What is being asked> Below are entries. Reproduce exactly the lines between the line holding "പാർലമെന്റിൽ അവതരിപ്പിക്കപ്പെട്ട 2012-13" and the line holding "മിനിമം ശമ്പളം – പരമാവധി ശമ്പളം", inclusive, and only those.

Extracted data>
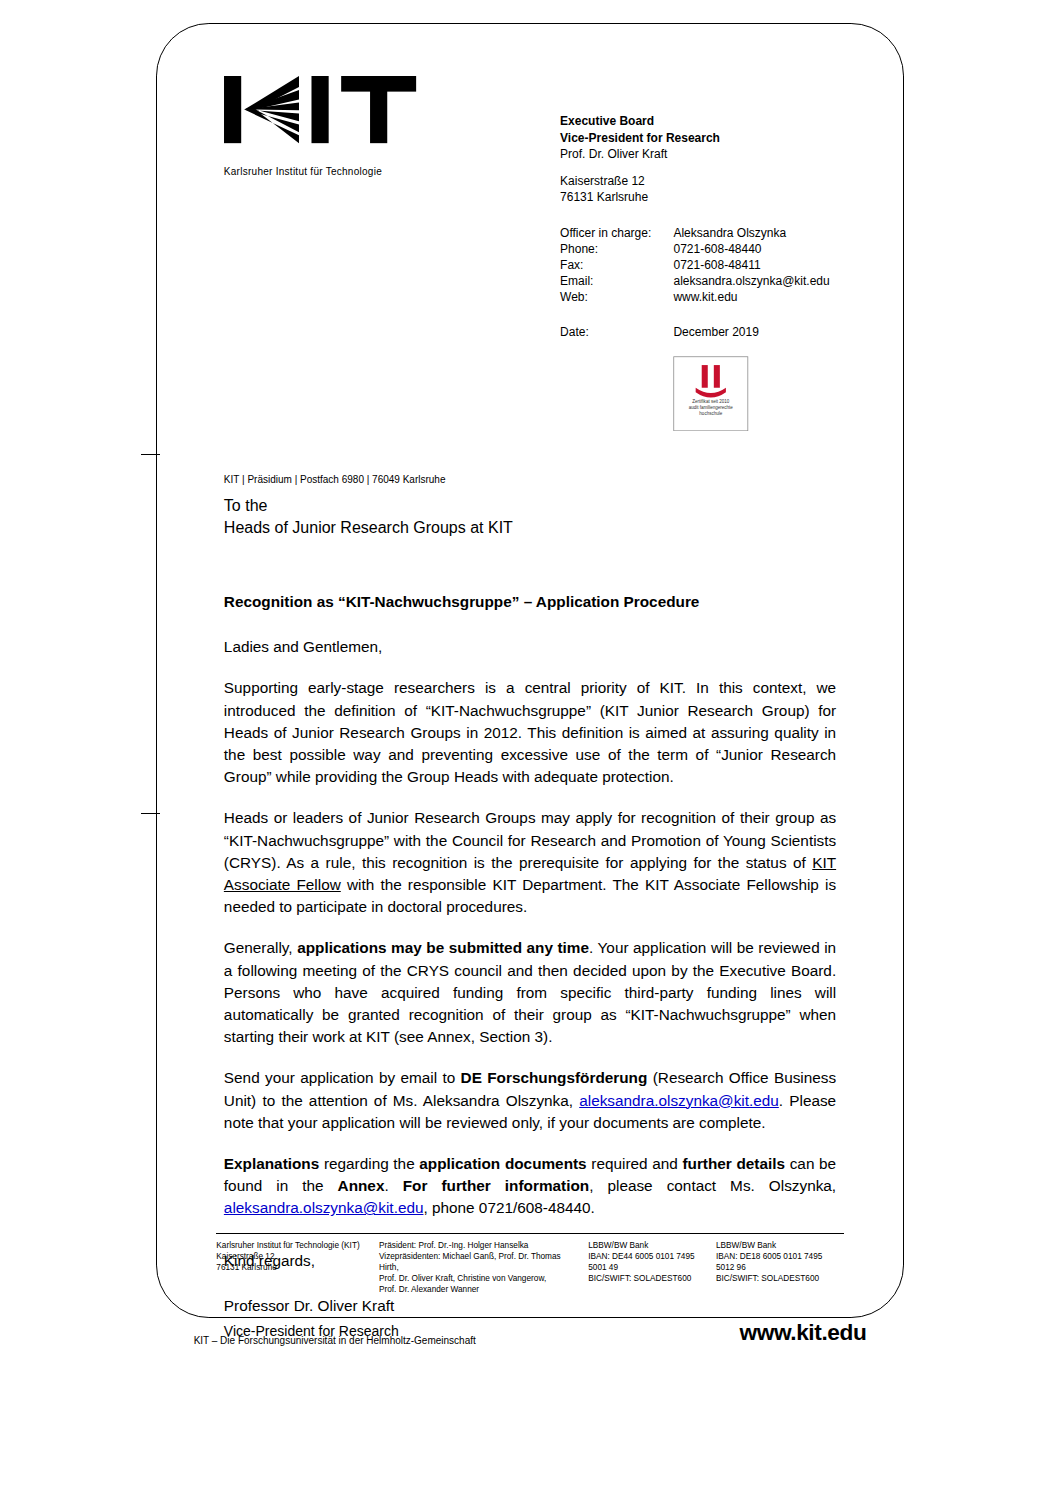Karlsruher Institut für Technologie
Executive Board
Vice-President for Research
Prof. Dr. Oliver Kraft
Kaiserstraße 12
76131 Karlsruhe
Officer in charge: Aleksandra Olszynka
Phone: 0721-608-48440
Fax: 0721-608-48411
Email: aleksandra.olszynka@kit.edu
Web: www.kit.edu
Date: December 2019
Zertifikat seit 2010 audit familiengerechte hochschule
KIT | Präsidium | Postfach 6980 | 76049 Karlsruhe
To the
Heads of Junior Research Groups at KIT
Recognition as “KIT-Nachwuchsgruppe” – Application Procedure
Ladies and Gentlemen,
Supporting early-stage researchers is a central priority of KIT. In this context, we introduced the definition of “KIT-Nachwuchsgruppe” (KIT Junior Research Group) for Heads of Junior Research Groups in 2012. This definition is aimed at assuring quality in the best possible way and preventing excessive use of the term of “Junior Research Group” while providing the Group Heads with adequate protection.
Heads or leaders of Junior Research Groups may apply for recognition of their group as “KIT-Nachwuchsgruppe” with the Council for Research and Promotion of Young Scientists (CRYS). As a rule, this recognition is the prerequisite for applying for the status of KIT Associate Fellow with the responsible KIT Department. The KIT Associate Fellowship is needed to participate in doctoral procedures.
Generally, applications may be submitted any time. Your application will be reviewed in a following meeting of the CRYS council and then decided upon by the Executive Board. Persons who have acquired funding from specific third-party funding lines will automatically be granted recognition of their group as “KIT-Nachwuchsgruppe” when starting their work at KIT (see Annex, Section 3).
Send your application by email to DE Forschungsförderung (Research Office Business Unit) to the attention of Ms. Aleksandra Olszynka, aleksandra.olszynka@kit.edu. Please note that your application will be reviewed only, if your documents are complete.
Explanations regarding the application documents required and further details can be found in the Annex. For further information, please contact Ms. Olszynka, aleksandra.olszynka@kit.edu, phone 0721/608-48440.
Kind regards,
Professor Dr. Oliver Kraft
Vice-President for Research
Karlsruher Institut für Technologie (KIT)
Kaiserstraße 12
76131 Karlsruhe
Präsident: Prof. Dr.-Ing. Holger Hanselka
Vizepräsidenten: Michael Ganß, Prof. Dr. Thomas Hirth,
Prof. Dr. Oliver Kraft, Christine von Vangerow,
Prof. Dr. Alexander Wanner
LBBW/BW Bank
IBAN: DE44 6005 0101 7495 5001 49
BIC/SWIFT: SOLADEST600
LBBW/BW Bank
IBAN: DE18 6005 0101 7495 5012 96
BIC/SWIFT: SOLADEST600
KIT – Die Forschungsuniversität in der Helmholtz-Gemeinschaft
www.kit.edu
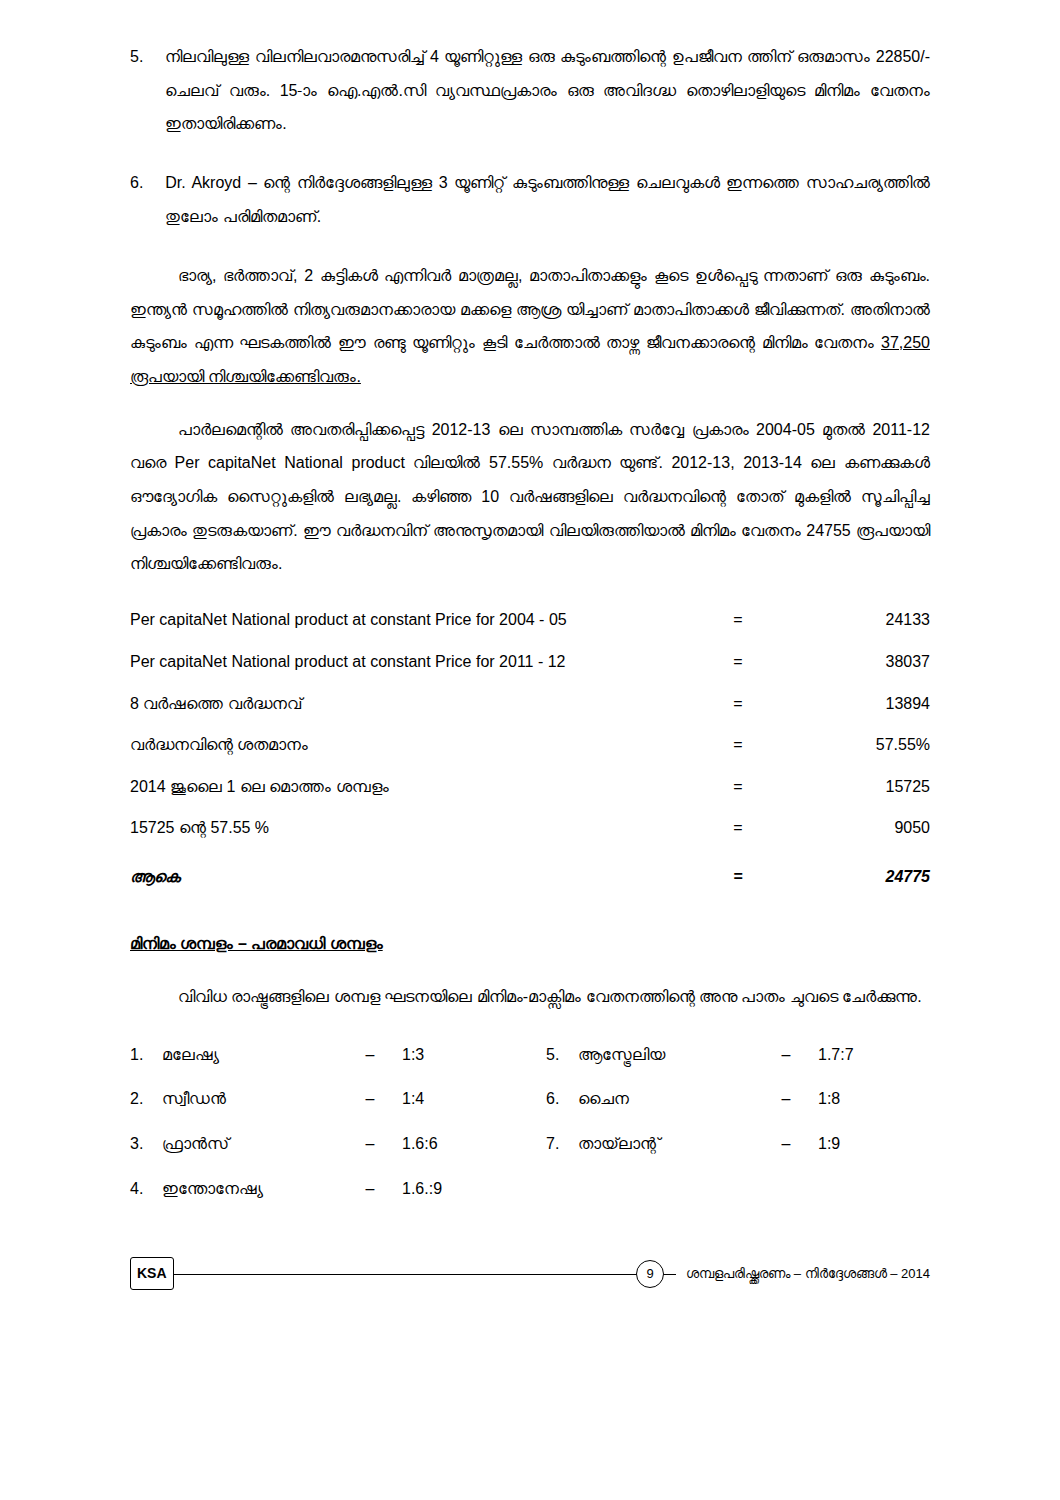5. നിലവിലുള്ള വിലനിലവാരമനുസരിച്ച് 4 യൂണിറ്റുള്ള ഒരു കുടുംബത്തിന്റെ ഉപജീവന ത്തിന് ഒരുമാസം 22850/- ചെലവ് വരും. 15-ാം ഐ.എൽ.സി വ്യവസ്ഥപ്രകാരം ഒരു അവിദഗ്ദ്ധ തൊഴിലാളിയുടെ മിനിമം വേതനം ഇതായിരിക്കണം.
6. Dr. Akroyd – ന്റെ നിർദ്ദേശങ്ങളിലുള്ള 3 യൂണിറ്റ് കുടുംബത്തിനുള്ള ചെലവുകൾ ഇന്നത്തെ സാഹചര്യത്തിൽ തുലോം പരിമിതമാണ്.
ഭാര്യ, ഭർത്താവ്, 2 കുട്ടികൾ എന്നിവർ മാത്രമല്ല, മാതാപിതാക്കളും കൂടെ ഉൾപ്പെടു ന്നതാണ് ഒരു കുടുംബം. ഇന്ത്യൻ സമൂഹത്തിൽ നിത്യവരുമാനക്കാരായ മക്കളെ ആശ്ര യിച്ചാണ് മാതാപിതാക്കൾ ജീവിക്കുന്നത്. അതിനാൽ കുടുംബം എന്ന ഘടകത്തിൽ ഈ രണ്ടു യൂണിറ്റും കൂടി ചേർത്താൽ താഴ്ന്ന ജീവനക്കാരന്റെ മിനിമം വേതനം 37,250 രൂപയായി നിശ്ചയിക്കേണ്ടിവരും.
പാർലമെന്റിൽ അവതരിപ്പിക്കപ്പെട്ട 2012-13 ലെ സാമ്പത്തിക സർവ്വേ പ്രകാരം 2004-05 മുതൽ 2011-12 വരെ Per capitaNet National product വിലയിൽ 57.55% വർദ്ധന യുണ്ട്. 2012-13, 2013-14 ലെ കണക്കുകൾ ഔദ്യോഗിക സൈറ്റുകളിൽ ലഭ്യമല്ല. കഴിഞ്ഞ 10 വർഷങ്ങളിലെ വർദ്ധനവിന്റെ തോത് മുകളിൽ സൂചിപ്പിച്ച പ്രകാരം തുടരുകയാണ്. ഈ വർദ്ധനവിന് അനുസൃതമായി വിലയിരുത്തിയാൽ മിനിമം വേതനം 24755 രൂപയായി നിശ്ചയിക്കേണ്ടിവരും.
| Per capitaNet National product at constant Price for 2004 - 05 | = | 24133 |
| Per capitaNet National product at constant Price for 2011 - 12 | = | 38037 |
| 8 വർഷത്തെ വർദ്ധനവ് | = | 13894 |
| വർദ്ധനവിന്റെ ശതമാനം | = | 57.55% |
| 2014 ജൂലൈ 1 ലെ മൊത്തം ശമ്പളം | = | 15725 |
| 15725 ന്റെ 57.55 % | = | 9050 |
| ആകെ | = | 24775 |
മിനിമം ശമ്പളം – പരമാവധി ശമ്പളം
വിവിധ രാഷ്ട്രങ്ങളിലെ ശമ്പള ഘടനയിലെ മിനിമം-മാക്സിമം വേതനത്തിന്റെ അനു പാതം ചുവടെ ചേർക്കുന്നു.
| 1. | മലേഷ്യ | – | 1:3 | | 5. | ആസ്ട്രേലിയ | – | 1.7:7 |
| 2. | സ്വീഡൻ | – | 1:4 | | 6. | ചൈന | – | 1:8 |
| 3. | ഫ്രാൻസ് | – | 1.6:6 | | 7. | തായ്‌ലാന്റ് | – | 1:9 |
| 4. | ഇന്തോനേഷ്യ | – | 1.6.:9 | | | | | |
KSA 9 ശമ്പളപരിഷ്ക്കരണം – നിർദ്ദേശങ്ങൾ – 2014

Result>
പാർലമെന്റിൽ അവതരിപ്പിക്കപ്പെട്ട 2012-13 ലെ സാമ്പത്തിക സർവ്വേ പ്രകാരം 2004-05 മുതൽ 2011-12 വരെ Per capitaNet National product വിലയിൽ 57.55% വർദ്ധന യുണ്ട്. 2012-13, 2013-14 ലെ കണക്കുകൾ ഔദ്യോഗിക സൈറ്റുകളിൽ ലഭ്യമല്ല. കഴിഞ്ഞ 10 വർഷങ്ങളിലെ വർദ്ധനവിന്റെ തോത് മുകളിൽ സൂചിപ്പിച്ച പ്രകാരം തുടരുകയാണ്. ഈ വർദ്ധനവിന് അനുസൃതമായി വിലയിരുത്തിയാൽ മിനിമം വേതനം 24755 രൂപയായി നിശ്ചയിക്കേണ്ടിവരും.
| Per capitaNet National product at constant Price for 2004 - 05 | = | 24133 |
| Per capitaNet National product at constant Price for 2011 - 12 | = | 38037 |
| 8 വർഷത്തെ വർദ്ധനവ് | = | 13894 |
| വർദ്ധനവിന്റെ ശതമാനം | = | 57.55% |
| 2014 ജൂലൈ 1 ലെ മൊത്തം ശമ്പളം | = | 15725 |
| 15725 ന്റെ 57.55 % | = | 9050 |
| ആകെ | = | 24775 |
മിനിമം ശമ്പളം – പരമാവധി ശമ്പളം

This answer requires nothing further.